# Exercise details
Please convert every line of the records below into a JSON list of strings, one string per line, leaving out blank lines.
*** Provided data Section Begins ***
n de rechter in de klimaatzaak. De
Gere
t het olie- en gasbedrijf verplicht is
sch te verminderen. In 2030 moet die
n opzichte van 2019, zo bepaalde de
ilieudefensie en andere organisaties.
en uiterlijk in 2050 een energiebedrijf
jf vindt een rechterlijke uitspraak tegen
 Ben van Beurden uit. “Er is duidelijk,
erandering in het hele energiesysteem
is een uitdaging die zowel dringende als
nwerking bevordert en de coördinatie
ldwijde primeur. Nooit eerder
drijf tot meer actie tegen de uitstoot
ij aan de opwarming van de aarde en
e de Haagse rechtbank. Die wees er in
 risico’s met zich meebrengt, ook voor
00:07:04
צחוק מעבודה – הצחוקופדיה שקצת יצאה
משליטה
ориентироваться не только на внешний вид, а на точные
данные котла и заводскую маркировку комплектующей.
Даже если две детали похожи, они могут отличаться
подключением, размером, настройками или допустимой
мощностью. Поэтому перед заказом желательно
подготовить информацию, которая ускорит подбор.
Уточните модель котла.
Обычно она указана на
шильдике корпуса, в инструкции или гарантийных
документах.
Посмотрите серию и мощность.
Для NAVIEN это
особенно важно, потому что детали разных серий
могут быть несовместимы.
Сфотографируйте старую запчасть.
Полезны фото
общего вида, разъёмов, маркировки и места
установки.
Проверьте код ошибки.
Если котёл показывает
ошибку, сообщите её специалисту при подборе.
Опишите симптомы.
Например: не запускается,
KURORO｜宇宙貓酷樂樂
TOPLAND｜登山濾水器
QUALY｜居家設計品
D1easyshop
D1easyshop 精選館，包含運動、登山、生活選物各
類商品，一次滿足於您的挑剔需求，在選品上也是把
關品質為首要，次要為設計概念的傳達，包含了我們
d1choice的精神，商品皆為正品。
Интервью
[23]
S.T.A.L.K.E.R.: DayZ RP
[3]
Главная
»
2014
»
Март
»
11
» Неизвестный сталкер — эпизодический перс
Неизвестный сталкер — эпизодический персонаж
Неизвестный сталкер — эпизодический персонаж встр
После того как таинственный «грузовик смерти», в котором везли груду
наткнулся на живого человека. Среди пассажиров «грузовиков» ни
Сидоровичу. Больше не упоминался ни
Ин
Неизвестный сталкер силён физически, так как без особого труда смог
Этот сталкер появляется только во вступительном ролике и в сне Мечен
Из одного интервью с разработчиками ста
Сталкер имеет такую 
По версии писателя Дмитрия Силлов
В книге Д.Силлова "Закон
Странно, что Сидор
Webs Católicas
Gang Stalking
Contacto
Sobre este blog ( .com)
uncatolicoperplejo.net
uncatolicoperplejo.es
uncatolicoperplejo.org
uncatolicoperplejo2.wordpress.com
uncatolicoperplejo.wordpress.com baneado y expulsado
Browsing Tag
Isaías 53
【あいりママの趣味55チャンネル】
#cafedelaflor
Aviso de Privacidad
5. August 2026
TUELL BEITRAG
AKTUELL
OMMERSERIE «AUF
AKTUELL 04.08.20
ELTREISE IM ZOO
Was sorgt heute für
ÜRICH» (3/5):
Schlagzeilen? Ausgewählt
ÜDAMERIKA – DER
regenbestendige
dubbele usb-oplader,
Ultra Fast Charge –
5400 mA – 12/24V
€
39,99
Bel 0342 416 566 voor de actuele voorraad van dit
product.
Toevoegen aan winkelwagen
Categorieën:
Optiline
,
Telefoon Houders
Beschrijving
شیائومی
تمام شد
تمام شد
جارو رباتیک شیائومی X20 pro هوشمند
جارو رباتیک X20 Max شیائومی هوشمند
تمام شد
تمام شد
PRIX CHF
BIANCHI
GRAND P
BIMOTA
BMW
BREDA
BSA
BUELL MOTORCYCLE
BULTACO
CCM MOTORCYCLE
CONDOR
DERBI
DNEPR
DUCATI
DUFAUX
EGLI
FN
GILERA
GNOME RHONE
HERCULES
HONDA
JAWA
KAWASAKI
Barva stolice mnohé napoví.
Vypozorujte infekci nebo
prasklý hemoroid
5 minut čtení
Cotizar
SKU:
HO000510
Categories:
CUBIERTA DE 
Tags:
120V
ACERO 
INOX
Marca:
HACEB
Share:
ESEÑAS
*** Provided data Section Ends ***
# Solved exercise
[
  "n de rechter in de klimaatzaak. De",
  "Gere",
  "t het olie- en gasbedrijf verplicht is",
  "sch te verminderen. In 2030 moet die",
  "n opzichte van 2019, zo bepaalde de",
  "ilieudefensie en andere organisaties.",
  "en uiterlijk in 2050 een energiebedrijf",
  "jf vindt een rechterlijke uitspraak tegen",
  " Ben van Beurden uit. “Er is duidelijk,",
  "erandering in het hele energiesysteem",
  "is een uitdaging die zowel dringende als",
  "nwerking bevordert en de coördinatie",
  "ldwijde primeur. Nooit eerder",
  "drijf tot meer actie tegen de uitstoot",
  "ij aan de opwarming van de aarde en",
  "e de Haagse rechtbank. Die wees er in",
  " risico’s met zich meebrengt, ook voor",
  "00:07:04",
  "צחוק מעבודה – הצחוקופדיה שקצת יצאה",
  "משליטה",
  "ориентироваться не только на внешний вид, а на точные",
  "данные котла и заводскую маркировку комплектующей.",
  "Даже если две детали похожи, они могут отличаться",
  "подключением, размером, настройками или допустимой",
  "мощностью. Поэтому перед заказом желательно",
  "подготовить информацию, которая ускорит подбор.",
  "Уточните модель котла.",
  "Обычно она указана на",
  "шильдике корпуса, в инструкции или гарантийных",
  "документах.",
  "Посмотрите серию и мощность.",
  "Для NAVIEN это",
  "особенно важно, потому что детали разных серий",
  "могут быть несовместимы.",
  "Сфотографируйте старую запчасть.",
  "Полезны фото",
  "общего вида, разъёмов, маркировки и места",
  "установки.",
  "Проверьте код ошибки.",
  "Если котёл показывает",
  "ошибку, сообщите её специалисту при подборе.",
  "Опишите симптомы.",
  "Например: не запускается,",
  "KURORO｜宇宙貓酷樂樂",
  "TOPLAND｜登山濾水器",
  "QUALY｜居家設計品",
  "D1easyshop",
  "D1easyshop 精選館，包含運動、登山、生活選物各",
  "類商品，一次滿足於您的挑剔需求，在選品上也是把",
  "關品質為首要，次要為設計概念的傳達，包含了我們",
  "d1choice的精神，商品皆為正品。",
  "Интервью",
  "[23]",
  "S.T.A.L.K.E.R.: DayZ RP",
  "[3]",
  "Главная",
  "»",
  "2014",
  "»",
  "Март",
  "»",
  "11",
  "» Неизвестный сталкер — эпизодический перс",
  "Неизвестный сталкер — эпизодический персонаж",
  "Неизвестный сталкер — эпизодический персонаж встр",
  "После того как таинственный «грузовик смерти», в котором везли груду",
  "наткнулся на живого человека. Среди пассажиров «грузовиков» ни",
  "Сидоровичу. Больше не упоминался ни",
  "Ин",
  "Неизвестный сталкер силён физически, так как без особого труда смог",
  "Этот сталкер появляется только во вступительном ролике и в сне Мечен",
  "Из одного интервью с разработчиками ста",
  "Сталкер имеет такую ",
  "По версии писателя Дмитрия Силлов",
  "В книге Д.Силлова \"Закон",
  "Странно, что Сидор",
  "Webs Católicas",
  "Gang Stalking",
  "Contacto",
  "Sobre este blog ( .com)",
  "uncatolicoperplejo.net",
  "uncatolicoperplejo.es",
  "uncatolicoperplejo.org",
  "uncatolicoperplejo2.wordpress.com",
  "uncatolicoperplejo.wordpress.com baneado y expulsado",
  "Browsing Tag",
  "Isaías 53",
  "【あいりママの趣味55チャンネル】",
  "#cafedelaflor",
  "Aviso de Privacidad",
  "5. August 2026",
  "TUELL BEITRAG",
  "AKTUELL",
  "OMMERSERIE «AUF",
  "AKTUELL 04.08.20",
  "ELTREISE IM ZOO",
  "Was sorgt heute für",
  "ÜRICH» (3/5):",
  "Schlagzeilen? Ausgewählt",
  "ÜDAMERIKA – DER",
  "regenbestendige",
  "dubbele usb-oplader,",
  "Ultra Fast Charge –",
  "5400 mA – 12/24V",
  "€",
  "39,99",
  "Bel 0342 416 566 voor de actuele voorraad van dit",
  "product.",
  "Toevoegen aan winkelwagen",
  "Categorieën:",
  "Optiline",
  ",",
  "Telefoon Houders",
  "Beschrijving",
  "شیائومی",
  "تمام شد",
  "تمام شد",
  "جارو رباتیک شیائومی X20 pro هوشمند",
  "جارو رباتیک X20 Max شیائومی هوشمند",
  "تمام شد",
  "تمام شد",
  "PRIX CHF",
  "BIANCHI",
  "GRAND P",
  "BIMOTA",
  "BMW",
  "BREDA",
  "BSA",
  "BUELL MOTORCYCLE",
  "BULTACO",
  "CCM MOTORCYCLE",
  "CONDOR",
  "DERBI",
  "DNEPR",
  "DUCATI",
  "DUFAUX",
  "EGLI",
  "FN",
  "GILERA",
  "GNOME RHONE",
  "HERCULES",
  "HONDA",
  "JAWA",
  "KAWASAKI",
  "Barva stolice mnohé napoví.",
  "Vypozorujte infekci nebo",
  "prasklý hemoroid",
  "5 minut čtení",
  "Cotizar",
  "SKU:",
  "HO000510",
  "Categories:",
  "CUBIERTA DE ",
  "Tags:",
  "120V",
  "ACERO ",
  "INOX",
  "Marca:",
  "HACEB",
  "Share:",
  "ESEÑAS"
]